> _THE TASK_
Please reproduce every line of text in the listing below exactly as it stands, leaving out the pictures.

### DATA SHOWN ###

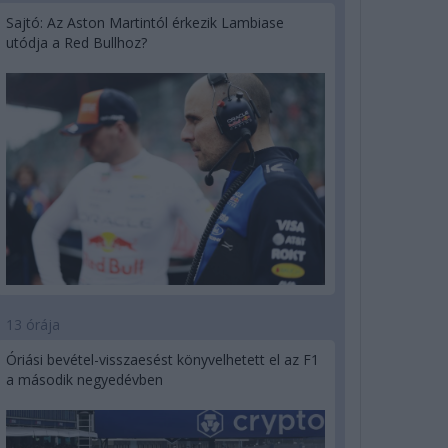
Sajtó: Az Aston Martintól érkezik Lambiase
utódja a Red Bullhoz?
13 órája
Óriási bevétel-visszaesést könyvelhetett el az F1
a második negyedévben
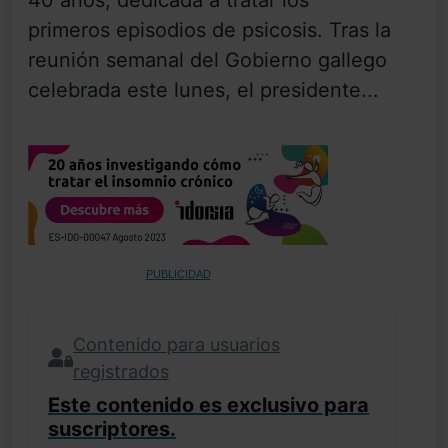
40 años, dedicada a tratar los
primeros episodios de psicosis. Tras la
reunión semanal del Gobierno gallego
celebrada este lunes, el presidente...
PUBLICIDAD
Contenido para usuarios
registrados
Este contenido es exclusivo para
suscriptores.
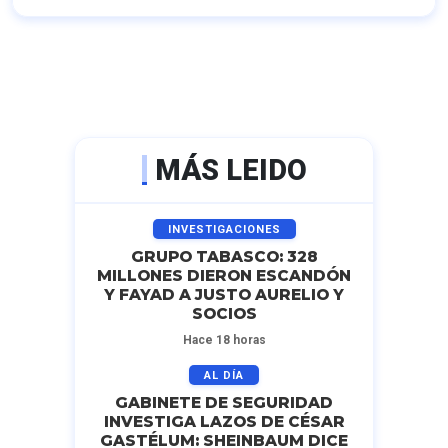
MÁS LEIDO
INVESTIGACIONES
GRUPO TABASCO: 328
MILLONES DIERON ESCANDÓN
Y FAYAD A JUSTO AURELIO Y
SOCIOS
Hace 18 horas
AL DÍA
GABINETE DE SEGURIDAD
INVESTIGA LAZOS DE CÉSAR
GASTÉLUM: SHEINBAUM DICE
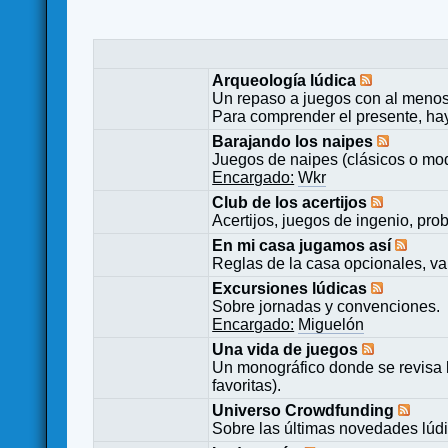
Arqueología lúdica
Un repaso a juegos con al menos
Para comprender el presente, ha
Barajando los naipes
Juegos de naipes (clásicos o mod
Encargado:
Wkr
Club de los acertijos
Acertijos, juegos de ingenio, pro
En mi casa jugamos así
Reglas de la casa opcionales, va
Excursiones lúdicas
Sobre jornadas y convenciones.
Encargado:
Miguelón
Una vida de juegos
Un monográfico donde se revisa 
favoritas).
Universo Crowdfunding
Sobre las últimas novedades lúd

###

> _EXERCISE ANSWER_
Sajtó: Az Aston Martintól érkezik Lambiase
utódja a Red Bullhoz?
13 órája
Óriási bevétel-visszaesést könyvelhetett el az F1
a második negyedévben
40 años, dedicada a tratar los
primeros episodios de psicosis. Tras la
reunión semanal del Gobierno gallego
celebrada este lunes, el presidente...
PUBLICIDAD
Contenido para usuarios
registrados
Este contenido es exclusivo para
suscriptores.
MÁS LEIDO
INVESTIGACIONES
GRUPO TABASCO: 328
MILLONES DIERON ESCANDÓN
Y FAYAD A JUSTO AURELIO Y
SOCIOS
Hace 18 horas
AL DÍA
GABINETE DE SEGURIDAD
INVESTIGA LAZOS DE CÉSAR
GASTÉLUM: SHEINBAUM DICE
Arqueología lúdica
Un repaso a juegos con al menos
Para comprender el presente, ha
Barajando los naipes
Juegos de naipes (clásicos o mod
Encargado:
Wkr
Club de los acertijos
Acertijos, juegos de ingenio, pro
En mi casa jugamos así
Reglas de la casa opcionales, va
Excursiones lúdicas
Sobre jornadas y convenciones.
Encargado:
Miguelón
Una vida de juegos
Un monográfico donde se revisa 
favoritas).
Universo Crowdfunding
Sobre las últimas novedades lúd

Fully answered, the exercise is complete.